AUTHORIZATION FOR DISCLOSURE OF INFORMATION
I certify that information given to me in applying for payment under a Federal, State, Commercial or other Insurance Plan is correct. I hereby authorize any holder of medical or other information about me to release to the applicable insurance carrier or administering entity any information needed for this or any related claim. I request that payment of authorized benefits be made on my behalf.

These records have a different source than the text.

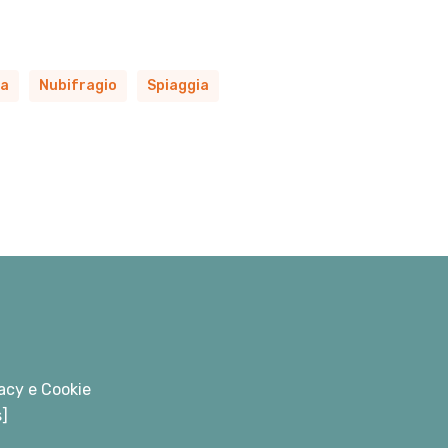
ta
Nubifragio
Spiaggia
acy e Cookie
s]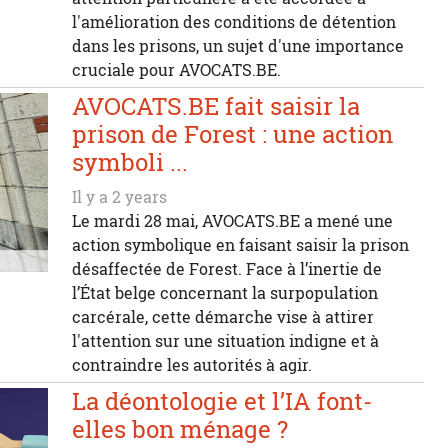
l'amélioration des conditions de détention
dans les prisons, un sujet d'une importance
cruciale pour AVOCATS.BE.
AVOCATS.BE fait saisir la
prison de Forest : une action
symboli ...
Il y a 2 years
Le mardi 28 mai, AVOCATS.BE a mené une
action symbolique en faisant saisir la prison
désaffectée de Forest. Face à l’inertie de
l’État belge concernant la surpopulation
carcérale, cette démarche vise à attirer
l'attention sur une situation indigne et à
contraindre les autorités à agir.
La déontologie et l’IA font-
elles bon ménage ?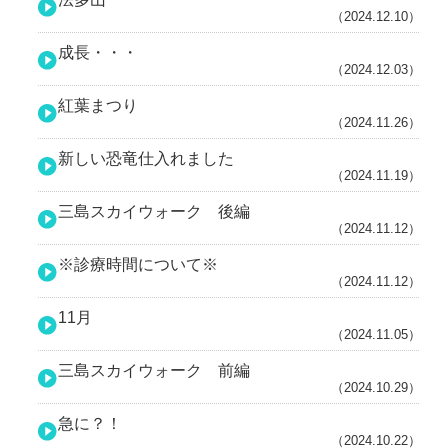
（2024.12.10）
成長・・・
（2024.12.03）
紅葉まつり
（2024.11.26）
新しい恐竜仕入れました
（2024.11.19）
三島スカイウォーク 後編
（2024.11.12）
※診療時間について※
（2024.11.12）
11月
（2024.11.05）
三島スカイウォーク 前編
（2024.10.29）
急に？！
（2024.10.22）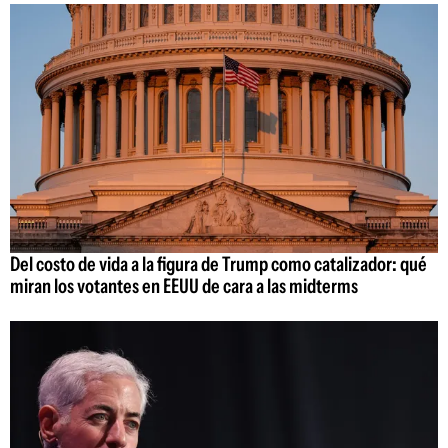
Del costo de vida a la figura de Trump como catalizador: qué
miran los votantes en EEUU de cara a las midterms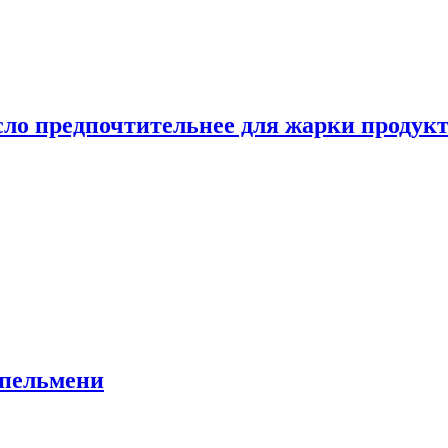
сло предпочтительнее для жарки продук
 пельмени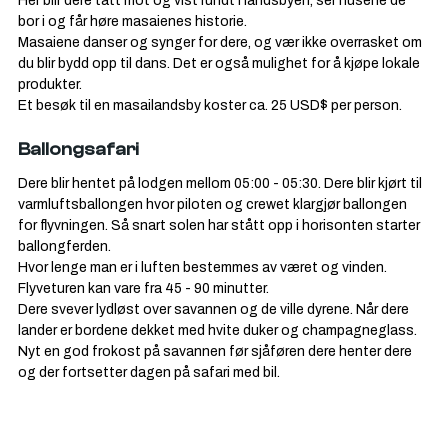
Her blir dere tatt mot og vist rundt i landsbyen, ser husene de 
bor i og får høre masaienes historie.
Masaiene danser og synger for dere, og vær ikke overrasket om 
du blir bydd opp til dans. Det er også mulighet for å kjøpe lokale 
produkter.
Et besøk til en masailandsby koster ca. 25 USD$ per person.
Ballongsafari
Dere blir hentet på lodgen mellom 05:00 - 05:30. Dere blir kjørt til 
varmluftsballongen hvor piloten og crewet klargjør ballongen 
for flyvningen. Så snart solen har stått opp i horisonten starter 
ballongferden.
Hvor lenge man er i luften bestemmes av været og vinden. 
Flyveturen kan vare fra 45 - 90 minutter.
Dere svever lydløst over savannen og de ville dyrene. Når dere 
lander er bordene dekket med hvite duker og champagneglass. 
Nyt en god frokost på savannen før sjåføren dere henter dere 
og der fortsetter dagen på safari med bil.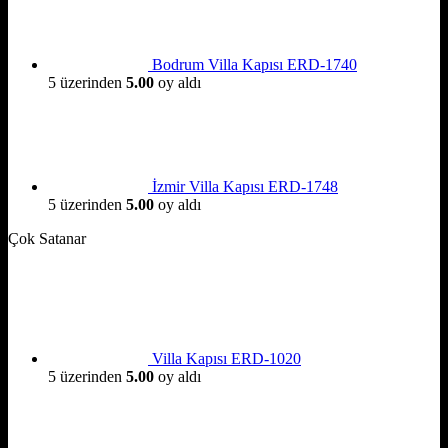
Bodrum Villa Kapısı ERD-1740
5 üzerinden
5.00
oy aldı
İzmir Villa Kapısı ERD-1748
5 üzerinden
5.00
oy aldı
Çok Satanar
Villa Kapısı ERD-1020
5 üzerinden
5.00
oy aldı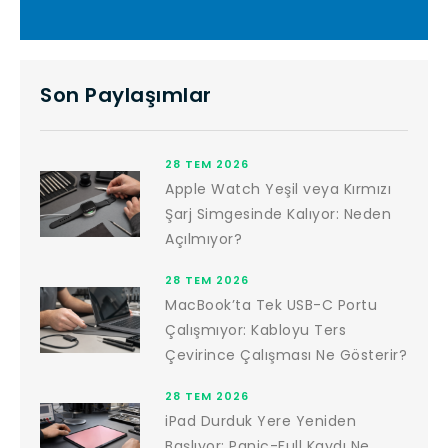
Son Paylaşımlar
28 TEM 2026
Apple Watch Yeşil veya Kırmızı
Şarj Simgesinde Kalıyor: Neden
Açılmıyor?
28 TEM 2026
MacBook’ta Tek USB-C Portu
Çalışmıyor: Kabloyu Ters
Çevirince Çalışması Ne Gösterir?
28 TEM 2026
iPad Durduk Yere Yeniden
Başlıyor: Panic-Full Kaydı Ne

AUTHORIZATION FOR RELEASE OF INFORMATION
I hereby authorize Franciscan Health-Olympia Fields and any physician or other health care provider who may treat me to release any and all pertinent information contained in my medical records to other hospitals, clinics, doctors, nurses and healthcare providers who request them for the purpose of my medical diagnosis and care, or to those organizations which pay or manage my medical care. In the event of ambulance transport, medical diagnosis, medical history and treatment information will be released to the ambulance transport service for billing purposes. This release may occur during the hospitalization and/or any time after discharge and will not expire until all claims for this hospitalization are resolved. I understand that this authorization may include information regarding medical, mental health, developmental disabilities, drug or alcohol abuse, or HIV and related diseases. This consent may be revoked at any time by written notice to the Medical Record Department (with no effect on prior disclosures).
PAYMENT FOR SERVICES
I agree, whether I sign as patient or as agent, that in consideration of the services to be rendered to the patient, I hereby individually obligate myself to pay the account of the hospital in accordance with the regular rate and terms of the hospital. Should the account be referred to collection I agree to pay any collection expense including attorney’s fees.
PATIENT PRE-CERTIFICATION RESPONSIBILITY
I understand that my insurance plan may require pre-certification to authorize this hospitalization. I further understand that if I do not meet my responsibility to obtain pre-certification that I may incur a reduction or loss of paid benefits to the hospital for which I will be financially responsible for.
ASSIGNMENT OF BENEFITS
I hereby authorize payment directly to Franciscan Health-Olympia Fields of all the hospital insurance benefits payable. I understand that I am financially responsible to the hospital for charges not covered by this assignment.
TELEPHONE / CELL PHONE NUMBER
In order to contact me related to my healthcare and financial arrangements, I authorize Franciscan Alliance, Inc. and its designees to utilize any and all of my contact information (including my email and cell phone) provided to Franciscan Alliance, Inc., or any of its divisions, and utilizing various methods including automated calling, texting and the use of pre-recorded messages.
RELEASE OF RESPONSIBILITY FOR VALUABLES
I also understand that I am fully responsible for all articles (money, hearing aids, jewelry, dentures, eye glasses, etc.) and clothing which I retain in my possession (in my room) and for any other articles and/or clothing which may be brought to me while I am a patient at Franciscan Health-Olympia Fields. The hospital and employees are not responsible for loss of, or damage to, property which is not specially deposited for safe keeping in the Franciscan St. James Health’s vault.